Governador acusou deputados de promover 'roubo' contra o Rio

RIO, O Estadao de S.Paulo

27 de novembro de 2009 | 00h00

A promessa de intervenção do presidente Luiz Inácio Lula da Silva na questão da partilha dos royalties do pré-sal apaziguou os ânimos no Palácio Guanabara. Depois de classificar de "roubo" contra o Estado o movimento da bancada nordestina para repartir as compensações pagas pelas áreas já licitadas, o governador Sérgio Cabral Filho (PMDB) ficou satisfeito com a promessa presidencial de que o projeto não será votado no Congresso até o impasse ser resolvido.
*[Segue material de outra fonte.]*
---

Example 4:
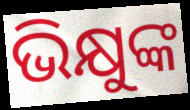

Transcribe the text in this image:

ଭିକ୍ଷୁଙ୍କ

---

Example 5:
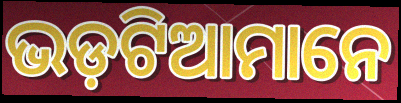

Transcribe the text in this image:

ଭଡ଼ଟିଆମାନେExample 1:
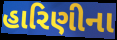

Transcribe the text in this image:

હારિણીના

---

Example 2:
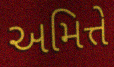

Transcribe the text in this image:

અમિત્તે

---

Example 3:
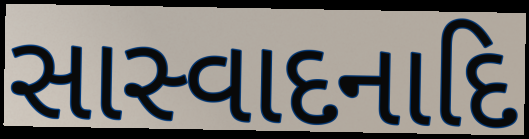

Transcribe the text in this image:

સાસ્વાદનાદિ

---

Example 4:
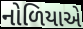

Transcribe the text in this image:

નોળિયાએ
Ele seguiu na quarta-feira para os Estados Unidos, para uma viagem a passeio até o início da próxima semana, depois de passar o dia com Lula no Rio.
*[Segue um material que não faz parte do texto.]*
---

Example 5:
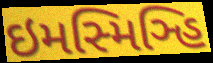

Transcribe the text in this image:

ઇમસ્મિઞ્હિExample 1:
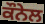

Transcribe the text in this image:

ਕੌਨੇਲ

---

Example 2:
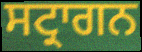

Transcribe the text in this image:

ਸਟ੍ਰਾਗਨ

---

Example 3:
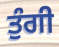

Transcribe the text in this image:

ਤੁੰਗੀ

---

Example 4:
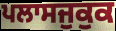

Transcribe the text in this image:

ਪਲਾਸਜੁਕੁਕ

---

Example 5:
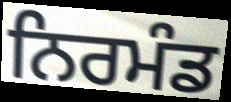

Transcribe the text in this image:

ਨਿਰਮੰਡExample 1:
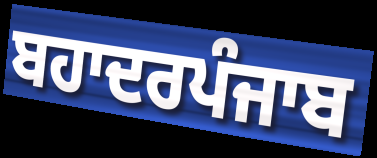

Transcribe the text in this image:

ਬਹਾਦਰਪੰਜਾਬ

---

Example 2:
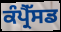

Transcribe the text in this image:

ਕੰਪ੍ਰੈੱਸਡ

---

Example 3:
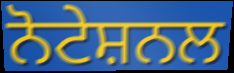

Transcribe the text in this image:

ਨੋਟੇਸ਼ਨਲ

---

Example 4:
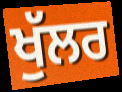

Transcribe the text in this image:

ਖੁੱਲਰ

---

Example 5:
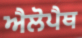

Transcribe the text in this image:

ਐਲੋਪੈਥ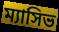
ম্যাসিভ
A questão dos royalties é fundamental para os interesses políticos do governador. No ano que vem, Cabral terá pela frente uma disputa pela reeleição que promete ser difícil. A perda de grande volume de recursos - o campo de Tupi no pré-sal, por exemplo, já deve render royalties para o Estado em 2010 - seria um fator complicador na corrida eleitoral. Integrantes do PMDB fluminense chegaram a vislumbrar a hipótese de criar dificuldades na convenção do partido que pretende ratificar a aliança com o PT em apoio à candidatura presidencial da ministra Dilma Rousseff.
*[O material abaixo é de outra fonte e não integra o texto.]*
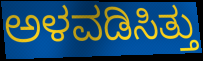
ಅಳವಡಿಸಿತ್ತು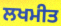
ਲਖਮੀਤ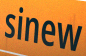
sinewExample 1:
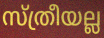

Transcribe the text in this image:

സ്ത്രീയല്ല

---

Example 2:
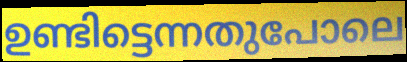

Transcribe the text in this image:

ഉണ്ടിട്ടെന്നതുപോലെ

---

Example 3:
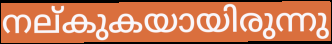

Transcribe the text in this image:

നല്കുകയായിരുന്നു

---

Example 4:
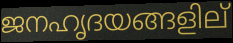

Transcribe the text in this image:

ജനഹൃദയങ്ങളില്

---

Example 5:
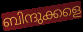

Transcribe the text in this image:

ബിന്ദുക്കളെ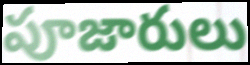
పూజారులుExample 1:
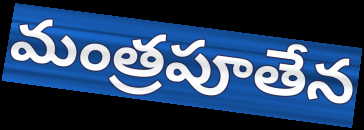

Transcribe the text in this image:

మంత్రపూతేన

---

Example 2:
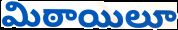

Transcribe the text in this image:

మిఠాయిలూ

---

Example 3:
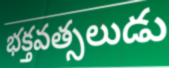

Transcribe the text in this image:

భక్తవత్సలుడు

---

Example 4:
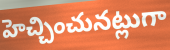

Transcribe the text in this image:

హెచ్చించునట్లుగా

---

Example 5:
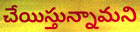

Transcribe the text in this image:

చేయిస్తున్నామని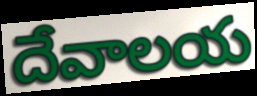
దేవాలయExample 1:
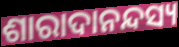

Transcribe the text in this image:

ଶାରାଦାନନ୍ଦସ୍ୟ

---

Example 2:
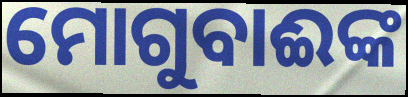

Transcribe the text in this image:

ମୋଗୁବାଈଙ୍କ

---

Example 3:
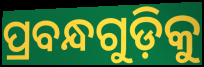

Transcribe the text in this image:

ପ୍ରବନ୍ଧଗୁଡ଼ିକୁ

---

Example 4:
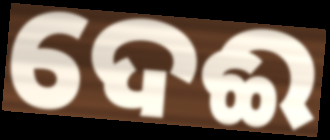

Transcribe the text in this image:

ଦେଈ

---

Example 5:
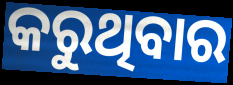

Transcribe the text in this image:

କରୁଥିବାର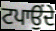
ਟਪਾਉਂਦੇ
Interlocutores mais próximos de Cabral, no entanto, descartam qualquer possibilidade de rompimento com o presidente. Patinando em índices relativamente tímidos nas pesquisas eleitorais, o governador do Rio sabe que precisará se fiar na popularidade de Lula e na entrega de obras do Programa de Aceleração do Crescimento (PAC) em comunidades carentes do Estado para fazer sua campanha à reeleição decolar. Ele ainda espera contar com o apoio do PT nacional para inviabilizar as pretensões do prefeito de Nova Iguaçu, o petista Lindberg Farias, de disputar o governo no ano que vem.